-------- Records for processing

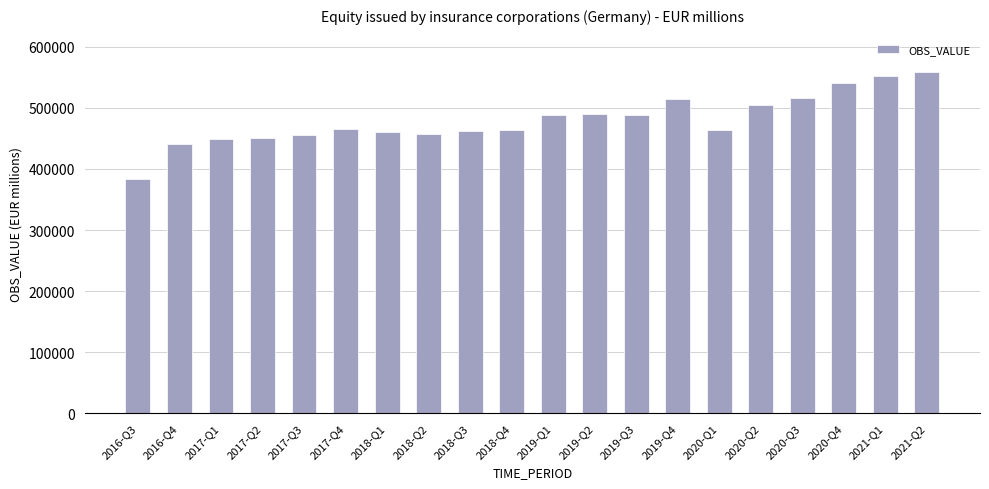

How many data points does each series have?

20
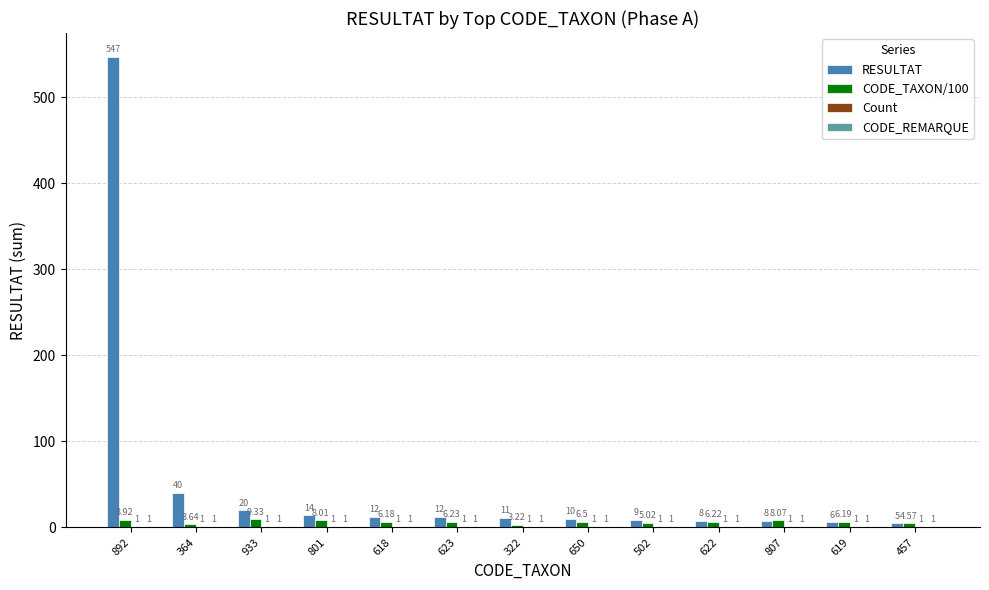

The value of RESULTAT at 801 is 14.0. True or false?

True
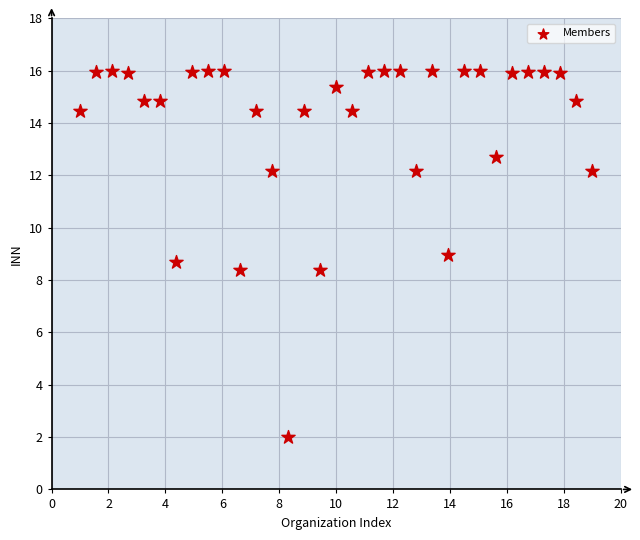

What is the range of Y values (max minus min)?

14.0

----------------

• Directions:
Give the text of all the items above as a JSON list of strings, with one string per line and blank lines skipped. Leave the pictures out.

• Solution for this task:
[
  "How many data points does each series have?",
  "20",
  "The value of RESULTAT at 801 is 14.0. True or false?",
  "True",
  "What is the range of Y values (max minus min)?",
  "14.0"
]